* Problem details *
Set the records down again in full, exactly as they are, apart from the images.

* Material provided *

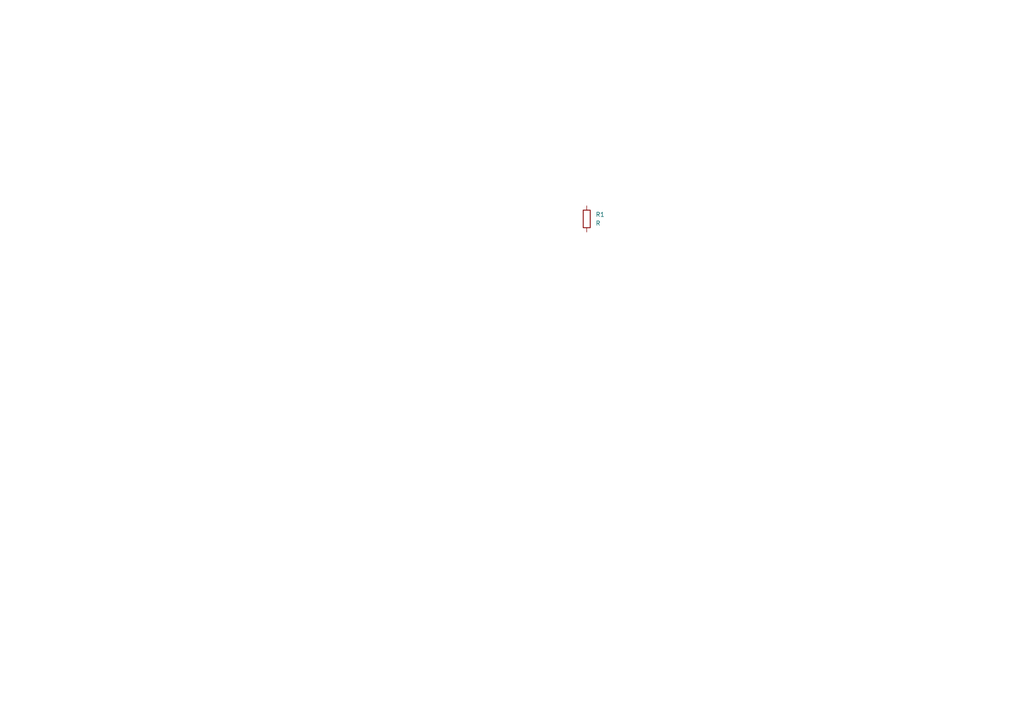
<source format=kicad_sch>
(kicad_sch
	(version 20250114)
	(generator "eeschema")
	(generator_version "9.0")
	(uuid "89c7d6ae-ff96-4e62-8c00-dd80aadd5e4f")
	(paper "A4")
	
	(symbol
		(lib_id "Device:R")
		(at 170.18 63.5 0)
		(unit 1)
		(exclude_from_sim no)
		(in_bom yes)
		(on_board yes)
		(dnp no)
		(fields_autoplaced yes)
		(uuid "cc4197af-224e-44f7-b15b-8d40f257a932")
		(property "Reference" "R1"
			(at 172.72 62.2299 0)
			(effects
				(font
					(size 1.27 1.27)
				)
				(justify left)
			)
		)
		(property "Value" "R"
			(at 172.72 64.7699 0)
			(effects
				(font
					(size 1.27 1.27)
				)
				(justify left)
			)
		)
		(property "Footprint" ""
			(at 168.402 63.5 90)
			(effects
				(font
					(size 1.27 1.27)
				)
				(hide yes)
			)
		)
		(property "Datasheet" "~"
			(at 170.18 63.5 0)
			(effects
				(font
					(size 1.27 1.27)
				)
				(hide yes)
			)
		)
		(property "Description" "Resistor"
			(at 170.18 63.5 0)
			(effects
				(font
					(size 1.27 1.27)
				)
				(hide yes)
			)
		)
		(pin "1"
			(uuid "08cbec44-0aec-46ca-ade8-4bb87a7ab82e")
		)
		(pin "2"
			(uuid "9cfd9e51-30c9-4119-8579-bfc7d2fa4ae0")
		)
		(instances
			(project ""
				(path "/89c7d6ae-ff96-4e62-8c00-dd80aadd5e4f"
					(reference "R1")
					(unit 1)
				)
			)
		)
	)
	(sheet_instances
		(path "/"
			(page "1")
		)
	)
	(embedded_fonts no)
)

</source>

* Solution for this exercise *
<source format=kicad_sch>
(kicad_sch
	(version 20250114)
	(generator "eeschema")
	(generator_version "9.0")
	(uuid "89c7d6ae-ff96-4e62-8c00-dd80aadd5e4f")
	(paper "A4")
	
	(symbol
		(lib_id "Device:R")
		(at 170.18 63.5 0)
		(unit 1)
		(exclude_from_sim no)
		(in_bom yes)
		(on_board yes)
		(dnp no)
		(fields_autoplaced yes)
		(uuid "cc4197af-224e-44f7-b15b-8d40f257a932")
		(property "Reference" "R1"
			(at 172.72 62.2299 0)
			(effects
				(font
					(size 1.27 1.27)
				)
				(justify left)
			)
		)
		(property "Value" "R"
			(at 172.72 64.7699 0)
			(effects
				(font
					(size 1.27 1.27)
				)
				(justify left)
			)
		)
		(property "Footprint" ""
			(at 168.402 63.5 90)
			(effects
				(font
					(size 1.27 1.27)
				)
				(hide yes)
			)
		)
		(property "Datasheet" "~"
			(at 170.18 63.5 0)
			(effects
				(font
					(size 1.27 1.27)
				)
				(hide yes)
			)
		)
		(property "Description" "Resistor"
			(at 170.18 63.5 0)
			(effects
				(font
					(size 1.27 1.27)
				)
				(hide yes)
			)
		)
		(pin "1"
			(uuid "08cbec44-0aec-46ca-ade8-4bb87a7ab82e")
		)
		(pin "2"
			(uuid "9cfd9e51-30c9-4119-8579-bfc7d2fa4ae0")
		)
		(instances
			(project ""
				(path "/89c7d6ae-ff96-4e62-8c00-dd80aadd5e4f"
					(reference "R1")
					(unit 1)
				)
			)
		)
	)
	(sheet_instances
		(path "/"
			(page "1")
		)
	)
	(embedded_fonts no)
)

</source>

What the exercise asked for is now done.